==== PROVIDED DATA

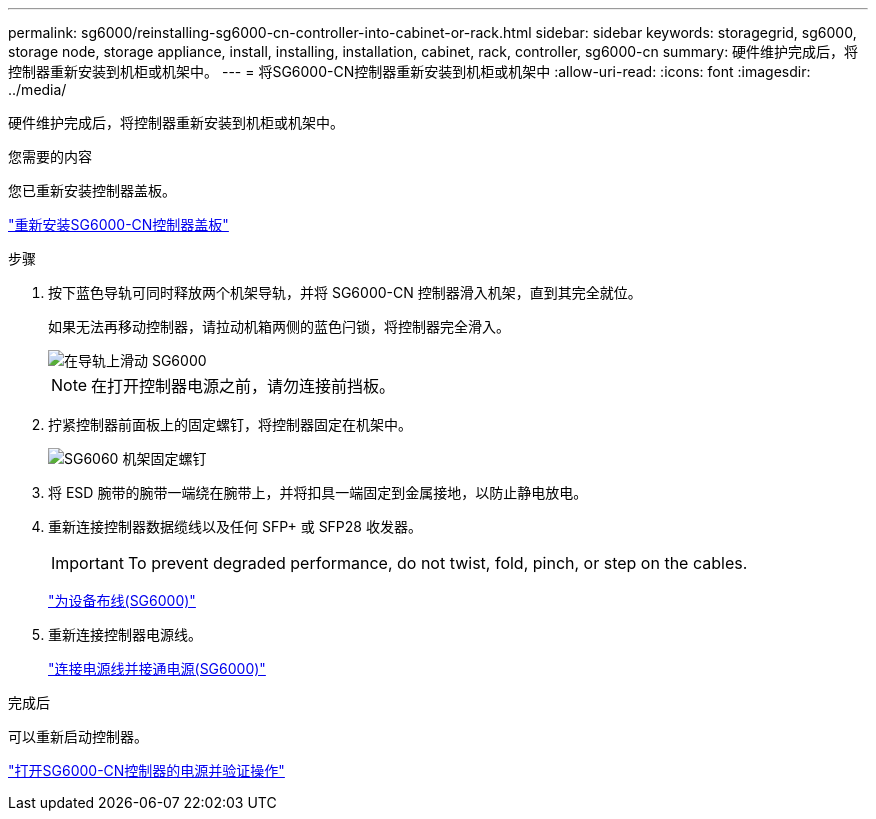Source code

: ---
permalink: sg6000/reinstalling-sg6000-cn-controller-into-cabinet-or-rack.html 
sidebar: sidebar 
keywords: storagegrid, sg6000, storage node, storage appliance, install, installing, installation, cabinet, rack, controller, sg6000-cn 
summary: 硬件维护完成后，将控制器重新安装到机柜或机架中。 
---
= 将SG6000-CN控制器重新安装到机柜或机架中
:allow-uri-read: 
:icons: font
:imagesdir: ../media/


[role="lead"]
硬件维护完成后，将控制器重新安装到机柜或机架中。

.您需要的内容
您已重新安装控制器盖板。

link:reinstalling-sg6000-cn-controller-cover.html["重新安装SG6000-CN控制器盖板"]

.步骤
. 按下蓝色导轨可同时释放两个机架导轨，并将 SG6000-CN 控制器滑入机架，直到其完全就位。
+
如果无法再移动控制器，请拉动机箱两侧的蓝色闩锁，将控制器完全滑入。

+
image::../media/sg6000_cn_rails_blue_button.gif[在导轨上滑动 SG6000]

+

NOTE: 在打开控制器电源之前，请勿连接前挡板。

. 拧紧控制器前面板上的固定螺钉，将控制器固定在机架中。
+
image::../media/sg6060_rack_retaining_screws.png[SG6060 机架固定螺钉]

. 将 ESD 腕带的腕带一端绕在腕带上，并将扣具一端固定到金属接地，以防止静电放电。
. 重新连接控制器数据缆线以及任何 SFP+ 或 SFP28 收发器。
+

IMPORTANT: To prevent degraded performance, do not twist, fold, pinch, or step on the cables.

+
link:cabling-appliance-sg6000.html["为设备布线(SG6000)"]

. 重新连接控制器电源线。
+
link:connecting-power-cords-and-applying-power-sg6000.html["连接电源线并接通电源(SG6000)"]



.完成后
可以重新启动控制器。

link:powering-on-sg6000-cn-controller-and-verifying-operation.html["打开SG6000-CN控制器的电源并验证操作"]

========

Filter the records above, keeping each line that contains the word "media".

:imagesdir: ../media/
image::../media/sg6000_cn_rails_blue_button.gif[在导轨上滑动 SG6000]
image::../media/sg6060_rack_retaining_screws.png[SG6060 机架固定螺钉]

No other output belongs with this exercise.